Int J Oncol. 2006 Nov;29(5):1149-57.
Transforming growth factor-beta (TGF-beta) signals through membrane-bound heteromeric serine/threonine kinase receptors. Upon ligand binding, TGF-beta activates intracellular Smad proteins and regulates proliferation and apoptosis in various cell types. To demonstrate the effects of TGF-beta/Smad signal on growth and apoptosis of human embryonal rhabdomyosarcoma (RMS) cells, a strategy of RNAi-mediated 'gene silencing' of Smad4 was used to interrupt endogenous TGF-beta/Smad signaling in an RMS cell line, RD, and the regulation of exogenous TGF-beta1 to growth and apoptosis of the cells was also determined. Physiologically, TGF-beta/Smad signaling was essential for the normal growth of RD. The interruption of endogenous TGF-beta/Smad signaling by RNAi significantly suppressed the growth of RD cells and dramatically induced apoptosis of RD cells. Exogenous TGF-beta1 also inhibited the growth of RD cells, but had no effect on apoptosis. It also partially counteracted the growth inhibition and apoptosis induced by Smad4 silencing in RD cells. These findings provide a new insight into how TGF-beta/Smad signaling regulates the growth and apoptosis of cancer cells. Moreover, as a powerful tool, shRNA interference suppresses endogenous Smad4 gene expression and subsequently modulates cell growth and apoptosis, which may provide a novel basis for the development of rational intervention strategies in RMS therapy.

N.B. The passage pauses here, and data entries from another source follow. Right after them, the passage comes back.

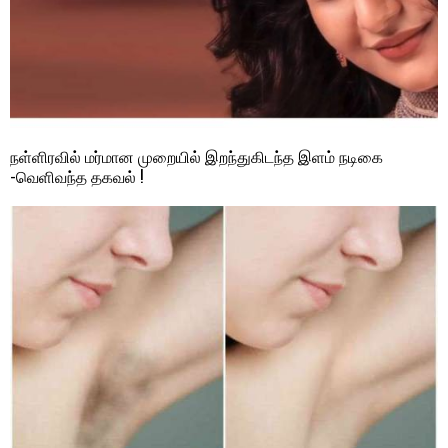
நள்ளிரவில் மர்மான முறையில் இறந்துகிடந்த இளம் நடிகை
-வெளிவந்த தகவல் !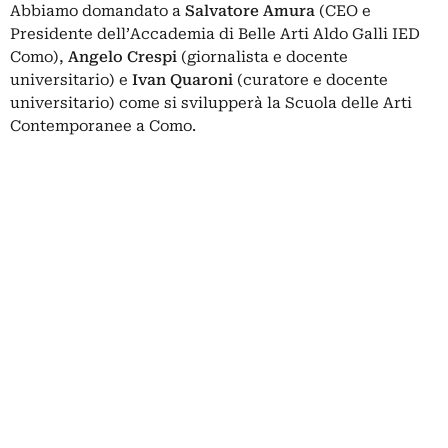
Abbiamo domandato a
Salvatore Amura
(CEO e
Presidente dell’Accademia di Belle Arti Aldo Galli IED
Como),
Angelo Crespi
(giornalista e docente
universitario) e
Ivan Quaroni
(curatore e docente
universitario) come si svilupperà la Scuola delle Arti
Contemporanee a Como.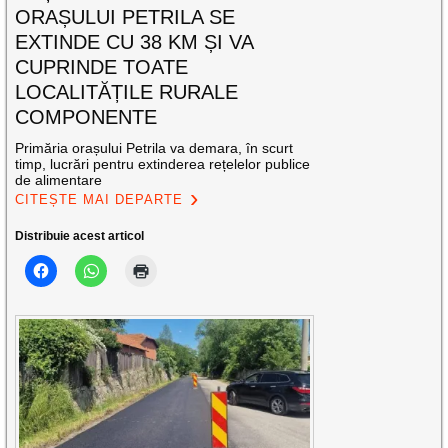
ORAȘULUI PETRILA SE
EXTINDE CU 38 KM ȘI VA
CUPRINDE TOATE
LOCALITĂȚILE RURALE
COMPONENTE
Primăria orașului Petrila va demara, în scurt
timp, lucrări pentru extinderea rețelelor publice
de alimentare
CITEȘTE MAI DEPARTE
Distribuie acest articol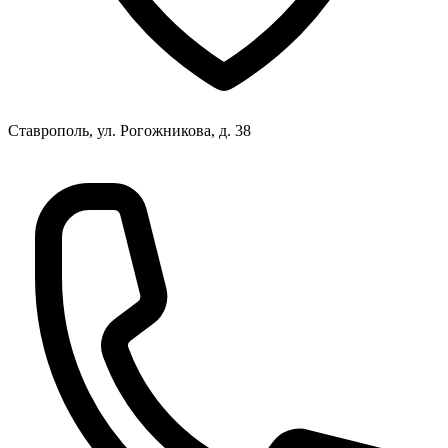
Ставрополь, ул. Рогожникова, д. 38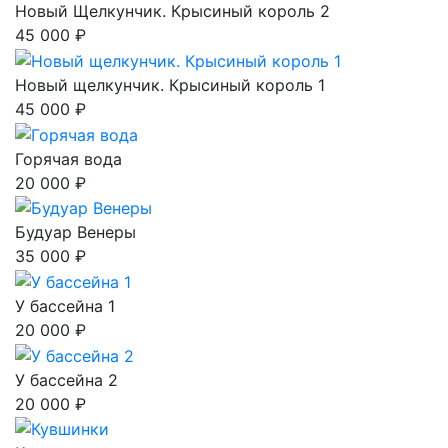
Новый Щелкунчик. Крысиный король 2
45 000 ₽
Новый щелкунчик. Крысиный король 1
45 000 ₽
Горячая вода
20 000 ₽
Будуар Венеры
35 000 ₽
У бассейна 1
20 000 ₽
У бассейна 2
20 000 ₽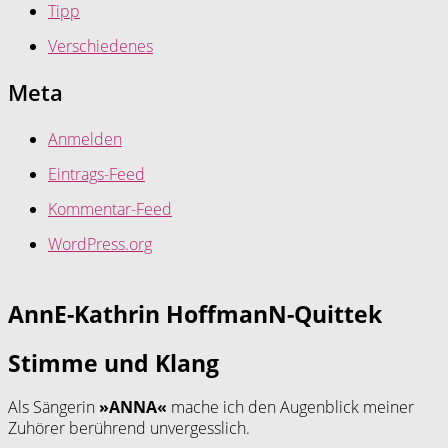
Tipp
Verschiedenes
Meta
Anmelden
Eintrags-Feed
Kommentar-Feed
WordPress.org
AnnE-Kathrin HoffmanN-Quittek
Stimme und Klang
Als Sängerin
»ANNA«
mache ich den Augenblick meiner
Zuhörer berührend unvergesslich.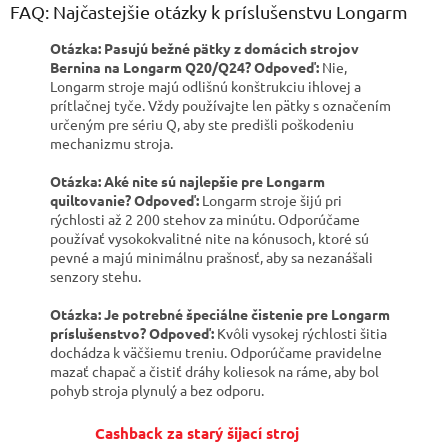
l
FAQ: Najčastejšie otázky k príslušenstvu Longarm
á
d
Otázka: Pasujú bežné pätky z domácich strojov
a
Bernina na Longarm Q20/Q24?
Odpoveď:
Nie,
c
Longarm stroje majú odlišnú konštrukciu ihlovej a
i
prítlačnej tyče. Vždy používajte len pätky s označením
e
určeným pre sériu Q, aby ste predišli poškodeniu
p
mechanizmu stroja.
r
v
Otázka: Aké nite sú najlepšie pre Longarm
k
quiltovanie?
Odpoveď:
Longarm stroje šijú pri
y
rýchlosti až 2 200 stehov za minútu. Odporúčame
v
používať vysokokvalitné nite na kónusoch, ktoré sú
ý
pevné a majú minimálnu prašnosť, aby sa nezanášali
p
senzory stehu.
i
s
Otázka: Je potrebné špeciálne čistenie pre Longarm
u
príslušenstvo?
Odpoveď:
Kvôli vysokej rýchlosti šitia
dochádza k väčšiemu treniu. Odporúčame pravidelne
mazať chapač a čistiť dráhy koliesok na ráme, aby bol
pohyb stroja plynulý a bez odporu.
Cashback za starý šijací stroj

转化生长因子-β(TGF-β)通过膜结合的异源二聚体丝氨酸/苏氨酸激酶受体发出信号。配体结合后,TGF-β激活细胞内Smad蛋白,并调节各种细胞类型的增殖和凋亡。为了证明TGF-β/Smad信号对人胚胎横纹肌肉瘤(RMS)细胞生长和凋亡的影响,采用RNAi介导的Smad4“基因沉默”策略来中断RMS细胞系RD中的内源性TGF-β/Smad信号传导,并且还确定了外源性TGF-β1对细胞生长和凋亡的调节作用。在生理上,TGF-β/Smad信号传导对RD的正常生长至关重要。RNAi对内源性TGF-β/Smad信号传导的中断显著抑制了RD细胞的生长,并显著诱导了RD细胞的凋亡。外源性TGF-β1也抑制了RD细胞的生长,但对凋亡没有影响。它还部分抵消了Smad4沉默在RD细胞中诱导的生长抑制和凋亡。这些发现为TGF-β/Smad信号传导如何调节癌细胞的生长和凋亡提供了新的见解。此外,作为一种强大的工具,shRNA干扰抑制内源性Smad4基因表达,随后调节细胞生长和凋亡,这可能为RMS治疗中合理干预策略的开发提供新的基础。